The author using physical qualities as if they were the individuals names, making them proper nouns. I think this might qualify as a metonymy
It is a fine technique because it gives the reader a uniquely identifiable name to identify a minor character. It also demonstrates some qualities of the POV characters: wit, intelligence or absence of it, irony.
It can get old fast if over used. An example of where it wasn’t over used is S. King’s The Stand, he refers to Randall Flag as the Walking Dude for a good part of the novel, but that is the only character that is purely referred to by a sobriquet. There is Trash Can Man, but we know his name and know Trash Can is a cruel nickname.
Over use examples might be like if the names connote condescension and snark by the viewpoint character. Some people might think its really funny, but for me I’d likely see it as cheap jokes and it would annoy me.
Also, if every character is given a unique sobriquet by the viewpoint character, like Green Toupee and Limpy and Tee-shirt guy, then it will likely have a distancing effect.

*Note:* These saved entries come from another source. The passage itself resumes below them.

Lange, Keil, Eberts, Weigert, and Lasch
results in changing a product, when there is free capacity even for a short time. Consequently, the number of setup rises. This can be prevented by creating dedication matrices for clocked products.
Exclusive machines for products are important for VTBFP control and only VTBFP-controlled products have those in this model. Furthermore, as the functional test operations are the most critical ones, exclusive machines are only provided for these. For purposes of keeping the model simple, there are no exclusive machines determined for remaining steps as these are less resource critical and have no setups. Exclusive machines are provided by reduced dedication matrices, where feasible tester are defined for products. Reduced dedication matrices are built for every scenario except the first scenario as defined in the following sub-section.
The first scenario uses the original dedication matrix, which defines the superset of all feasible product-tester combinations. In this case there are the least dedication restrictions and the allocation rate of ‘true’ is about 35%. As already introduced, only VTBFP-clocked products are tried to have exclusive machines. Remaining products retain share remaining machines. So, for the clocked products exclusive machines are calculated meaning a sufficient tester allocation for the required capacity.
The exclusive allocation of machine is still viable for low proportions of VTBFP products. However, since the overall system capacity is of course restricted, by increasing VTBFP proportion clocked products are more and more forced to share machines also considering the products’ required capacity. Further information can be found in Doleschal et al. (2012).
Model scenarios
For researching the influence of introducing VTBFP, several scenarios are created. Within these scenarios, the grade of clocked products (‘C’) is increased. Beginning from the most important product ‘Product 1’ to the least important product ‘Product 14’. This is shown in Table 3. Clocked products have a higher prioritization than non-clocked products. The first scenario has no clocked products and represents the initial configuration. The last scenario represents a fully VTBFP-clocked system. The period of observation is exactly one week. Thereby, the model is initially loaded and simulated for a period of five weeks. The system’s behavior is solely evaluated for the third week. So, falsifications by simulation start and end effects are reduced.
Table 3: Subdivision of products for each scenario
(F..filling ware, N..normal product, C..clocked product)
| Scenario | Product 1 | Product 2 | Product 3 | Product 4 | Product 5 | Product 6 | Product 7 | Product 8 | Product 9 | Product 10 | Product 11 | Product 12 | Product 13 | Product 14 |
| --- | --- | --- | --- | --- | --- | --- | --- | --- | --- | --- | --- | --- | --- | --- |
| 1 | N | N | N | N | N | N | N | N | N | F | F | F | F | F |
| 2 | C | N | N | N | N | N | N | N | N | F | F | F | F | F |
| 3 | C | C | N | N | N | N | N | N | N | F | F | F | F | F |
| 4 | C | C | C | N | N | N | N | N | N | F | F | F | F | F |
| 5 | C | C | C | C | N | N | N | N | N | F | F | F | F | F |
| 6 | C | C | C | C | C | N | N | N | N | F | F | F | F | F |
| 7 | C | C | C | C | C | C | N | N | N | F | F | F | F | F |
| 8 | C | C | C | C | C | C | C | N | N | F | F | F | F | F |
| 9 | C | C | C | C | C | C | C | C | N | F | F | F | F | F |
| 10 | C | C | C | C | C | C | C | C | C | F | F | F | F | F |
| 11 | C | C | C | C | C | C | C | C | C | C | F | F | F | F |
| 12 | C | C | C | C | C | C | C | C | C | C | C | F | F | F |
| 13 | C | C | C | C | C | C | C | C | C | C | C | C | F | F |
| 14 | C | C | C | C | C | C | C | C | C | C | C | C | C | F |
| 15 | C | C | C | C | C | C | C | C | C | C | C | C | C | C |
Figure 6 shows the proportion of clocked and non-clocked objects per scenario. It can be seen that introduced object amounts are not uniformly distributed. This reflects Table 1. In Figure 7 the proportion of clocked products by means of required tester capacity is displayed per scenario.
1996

If the POV character or the narrator don’t care about the people they are interacting with, then that can back project onto the character and narrator, making them some one I don’t have any interest in.
Of course, there are scenes were it can work, like when it is impossible for the POV character to know anything about the people he or she is watching — a like a new reel or surveillance through a telescope to make up a few examples.